Like standing on another planet for the first time, that slight shift in pressure pushing upwards through her, knocking her off her feet - that's what Rory did, isn't it? Little Amelia Pond who was always afraid of falling and couldn't abide by fairytales, he swept her up and set her back down again, the pressure bubbling in the tips of her fingers and in her joints where he touched her, her body swelling towards his as he kissed her.
"Of course we celebrate weddings," the Doctor's telling her now. "I might be 900 years old, Pond, but I'm not a bore." And she's sort of half-listening and nodding, because this –- this is it. This is it. Like a disease, all his companions have caught it really –- Amy Pond, she's got an insatiable taste for adventure. She thinks of her own past, her own present, her own future –- it was kind of inevitable, really; from the day she met the Doctor, the girl with a shock of red hair that couldn't be scared, she was destined for this. The problem: destiny's a little more difficult to predict when the timelines of your life are split into strands and tangled together like this.

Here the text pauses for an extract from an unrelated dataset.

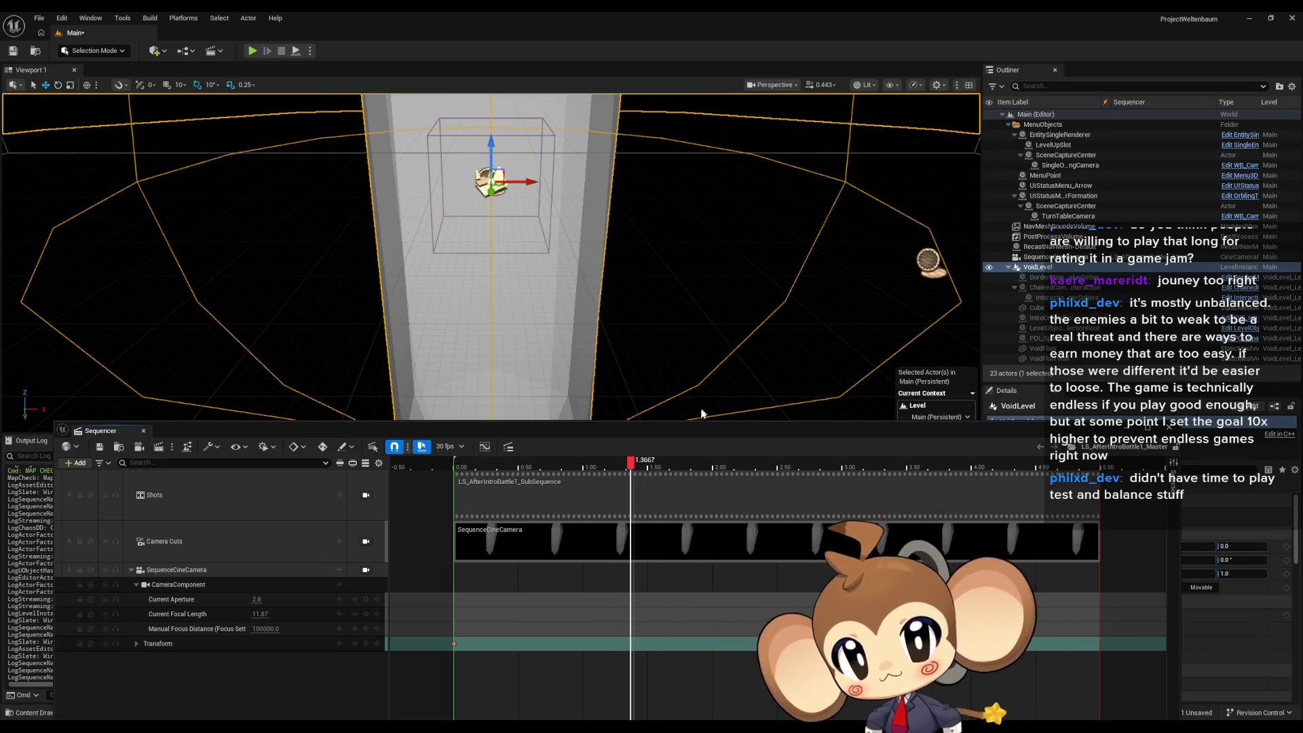
left_click(484, 462)
left_click(459, 461)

It's a little too easy to be a flirt, to act like these things come without consequences when tomorrow's ten thousand light years and a whirring of the TARDIS' engines, and yesterday can be erased in the space of a single heartbeat. Amy remembers Rory, during university, telling her scientific truths about the size and power of the human heart. Truths she found just as fascinating –- still does –- as the planets that lay in wait for her; it's too easy to forget that these days, the world's at her disposal. The heart, she remembers, is a fragile muscle, so prone to exhaustion; and here -– Amy holds Rory's, the Doctor's (and there's a truth here, one that changes everything, and nothing at all), arms outstretched, her palms curling under the force as she struggles to weigh them up. Like Atlas, once again –- such intimate knowledge of the world can be a constant burden.
Two men, and a million choices. Somewhere in the vast outer reaches of the Milky Way, a planet's rotational orbit grinds to a halt and saving its citizens -– Amy Pond, she's good at that, at least. She takes the Doctor's hand in hers, clammy skin and bulging veins rising up to meet her, and all around her, time splits like DNA, twisting into strands again. And as the TARDIS shoots its way back into outer space, there's one thing Amy Pond knows with certainty -spaceship manuals and instruction books don't come with step by step instructions for how to fall into (or out of) love.
(In the latest timeline, this comes later –- sometime before 28th century Paris, but after bowties and weddings, at least. For now, Amy Pond's got a planet -– and her own heart – to save.)